The combination pattern is consistent with a classical homeopathic polypharmacy preparation, in which individual ingredients are typically used at extreme dilutions. At conventional pharmaceutical doses, several components (arsenic trioxide, coniine, picrotoxin, phosphorus, kerosene) are acutely toxic. This further complicates any standard repurposing analysis.


Safety Considerations

Several individual components carry significant standalone toxicity concerns worth flagging, even in the absence of package-insert data for the combined product:

  • Arsenic trioxide: Known carcinogen and QTc-prolonging agent; requires cardiac monitoring when used therapeutically.
  • Conium maculatum: Source of coniine, a neuromuscular blocking alkaloid responsible for Socrates’ death; no safe therapeutic dose window is established.
  • Amanita muscaria: Contains muscimol and ibotenic acid; causes cholinergic and GABAergic toxicity.
  • Phosphorus (elemental): Hepatotoxic and caustic; formerly used as a homeopathic remedy but abandoned in conventional medicine.
  • Kerosene: Aspiration risk; pulmonary toxicity; not a recognised pharmaceutical excipient.

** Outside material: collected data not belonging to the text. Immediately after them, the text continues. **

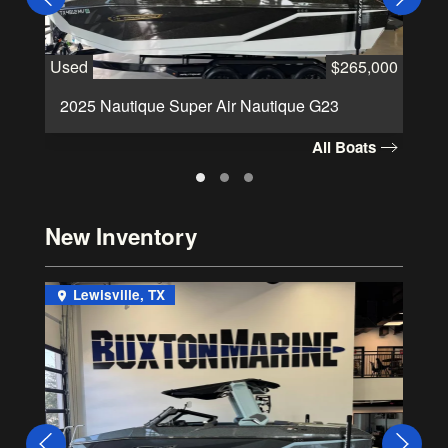
Used
$265,000
Us
2025 Nautique Super Air Nautique G23
2
All Boats
New Inventory
Lewisville, TX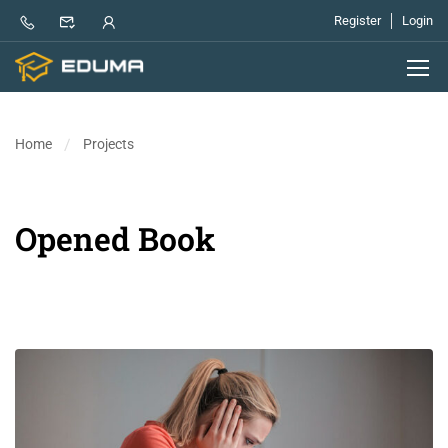
Register
Login
Home
Projects
Opened Book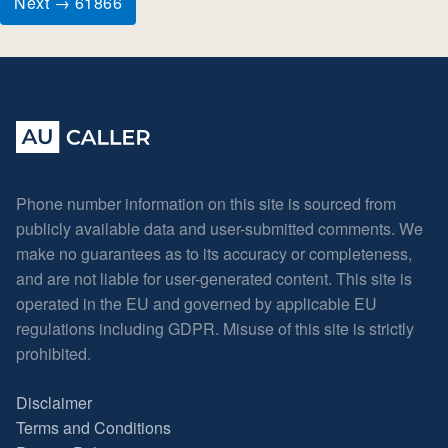
Next → 61866
Phone number information on this site is sourced from
publicly available data and user-submitted comments. We
make no guarantees as to its accuracy or completeness,
and are not liable for user-generated content. This site is
operated in the EU and governed by applicable EU
regulations including GDPR. Misuse of this site is strictly
prohibited.
Disclaimer
Terms and Conditions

Please refer to the relevant safety data sheets (SDS) and any available package insert if this product is being evaluated for clinical or regulatory purposes.


Conclusion and Next Steps

Decision: Hold

Rationale: The TxGNN pipeline produced zero repurposing candidates because the compound lacks a DrugBank ID and has no approved indication record to anchor the prediction. The multi-component, likely homeopathic nature of the formulation, combined with the presence of acutely toxic ingredients at conventional doses, makes a standard drug-repurposing pathway inappropriate without substantial additional information.

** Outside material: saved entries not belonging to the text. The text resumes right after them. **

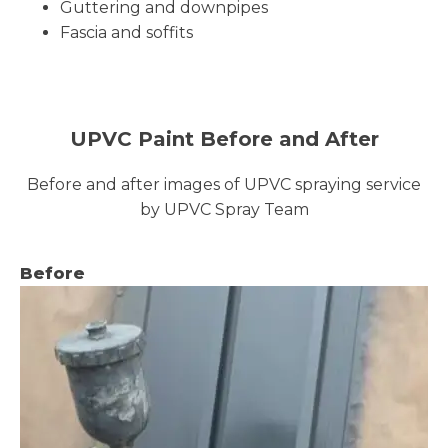
Guttering and downpipes
Fascia and soffits
UPVC Paint Before and After
Before and after images of UPVC spraying service
by UPVC Spray Team
Before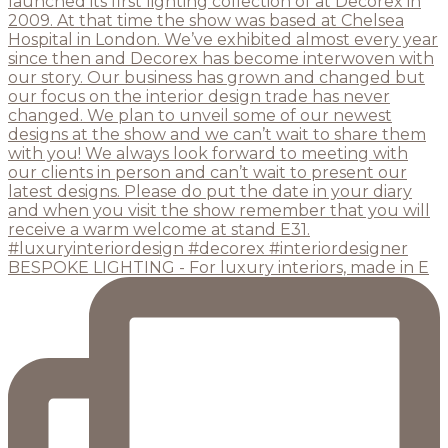
BESPOKE LIGHTING - For luxury interiors, made in E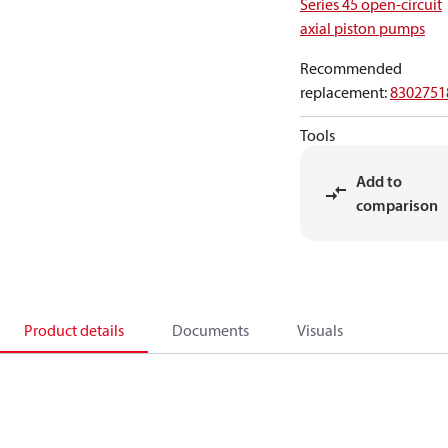
Series 45 open-circuit
axial piston pumps
Recommended
replacement
:
8302751
Tools
Add to
comparison
Product details
Documents
Visuals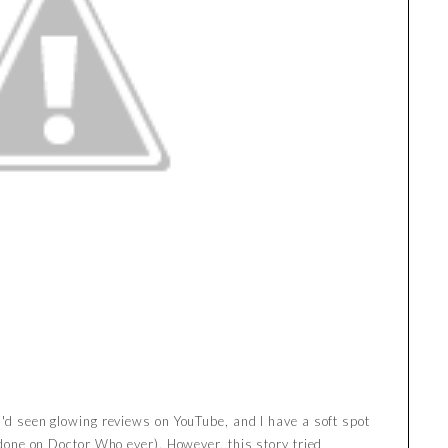
I'd seen glowing reviews on YouTube, and I have a soft spot
r done on Doctor Who ever). However, this story tried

To proceed, the following is needed:

  • Clarify the product identity: Confirm whether this is a homeopathic dilution (e.g., 6C, 30C) or a conventional pharmaceutical. If homeopathic, the regulatory and safety framework differs entirely from standard drug repurposing.
  • Obtain a DrugBank ID: If one of the single active ingredients (e.g., arsenic trioxide) is the intended subject of repurposing, re-submit with that ingredient alone as the inn field. Arsenic trioxide (DrugBank: DB01169) already has an approved oncology indication and active repurposing literature.
  • Separate component-level analysis: Each of the ten ingredients should be evaluated individually for repurposing potential rather than as a combined entity.
  • Regulatory clarification: Determine whether this product falls under homeopathic OTC exemptions or requires a full NDA pathway in the target market, as this governs the applicable evidence standard.
  • Safety data retrieval: Pull the official prescribing information or SDS for any component before proceeding to an S1 safety screen.

    Disclaimer

This content is for research purposes only and does not constitute medical advice. Clinical validation is required before any clinical application.